Na sexta-feira (14), durante a sessão de engajamento externo da Cúpula do G7, o presidente Luiz Inácio Lula da Silva defendeu a criação de uma governança global e inclusiva para a inteligência artificial, visando garantir que seus benefícios sejam compartilhados de forma equitativa. Lula criticou a ineficácia das atuais instituições de governança, argumentando que perpetuam desigualdades.
O evento, sediado em Borgo Egnazia, na região da Puglia, sul da Itália, iniciou-se na quinta-feira (13) e encerrará no sábado (15). Durante a sessão, a primeira-ministra italiana, Giorgia Meloni, e o papa Francisco fizeram discursos. Embora não tenha sido transmitida, a fala do presidente Lula e de outros líderes foi divulgada pelo Palácio do Planalto.
Lula destacou os desafios atuais, incluindo a promoção de uma revolução digital inclusiva e o enfrentamento das mudanças climáticas.
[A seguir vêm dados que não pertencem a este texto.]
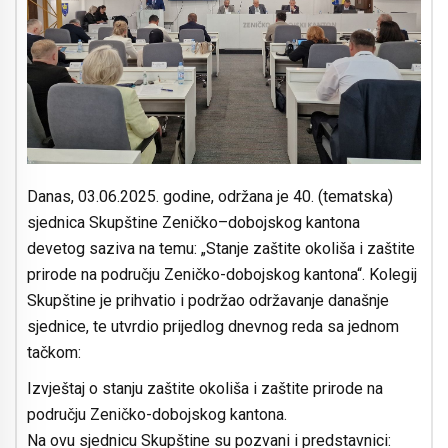
Danas, 03.06.2025. godine, održana je 40. (tematska)
sjednica Skupštine Zeničko–dobojskog kantona
devetog saziva na temu: „Stanje zaštite okoliša i zaštite
prirode na području Zeničko-dobojskog kantona“. Kolegij
Skupštine je prihvatio i podržao održavanje današnje
sjednice, te utvrdio prijedlog dnevnog reda sa jednom
tačkom:
Izvještaj o stanju zaštite okoliša i zaštite prirode na
području Zeničko-dobojskog kantona.
Na ovu sjednicu Skupštine su pozvani i predstavnici:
Ele enfatizou o potencial da inteligência artificial para fortalecer as políticas ambientais e facilitar a transição energética.
O presidente brasileiro ressaltou a importância de garantir que a inteligência artificial respeite os direitos humanos, proteja os dados pessoais e promova a integridade da informação. Ele enfatizou a necessidade de uma abordagem que fortaleça a diversidade cultural e linguística e promova o desenvolvimento econômico dos países do Sul Global.
Esta é a oitava participação de Lula em uma Cúpula do G7, sendo as seis primeiras entre 2003 e 2009. O Brasil não participava desde então, e a sétima participação ocorreu no ano anterior, em Hiroshima, no Japão.
Além da inteligência artificial e da energia, os temas discutidos neste ano incluem a cooperação com a África e no Mar Mediterrâneo. Lula destacou a importância de considerar a África como parceira indispensável no enfrentamento dos desafios globais.
O G7 é composto por Alemanha, Canadá, Estados Unidos, França, Itália, Japão e Reino Unido. Além dos membros do grupo, África do Sul, Arábia Saudita, Argélia, Argentina, Emirados Árabes Unidos, Índia, Jordânia, Mauritânia (representando a União Africana), Quênia e Turquia foram convidados para a reunião. Entre os organismos internacionais convidados estão União Europeia, Organização das Nações Unidas, Fundo Monetário Internacional, Banco Mundial, Banco Africano de Desenvolvimento e Organização para a Cooperação e Desenvolvimento Econômico.
Lula terá encontros bilaterais com diversos líderes durante o evento, e a previsão é que a comitiva presidencial retorne ao Brasil no domingo (16).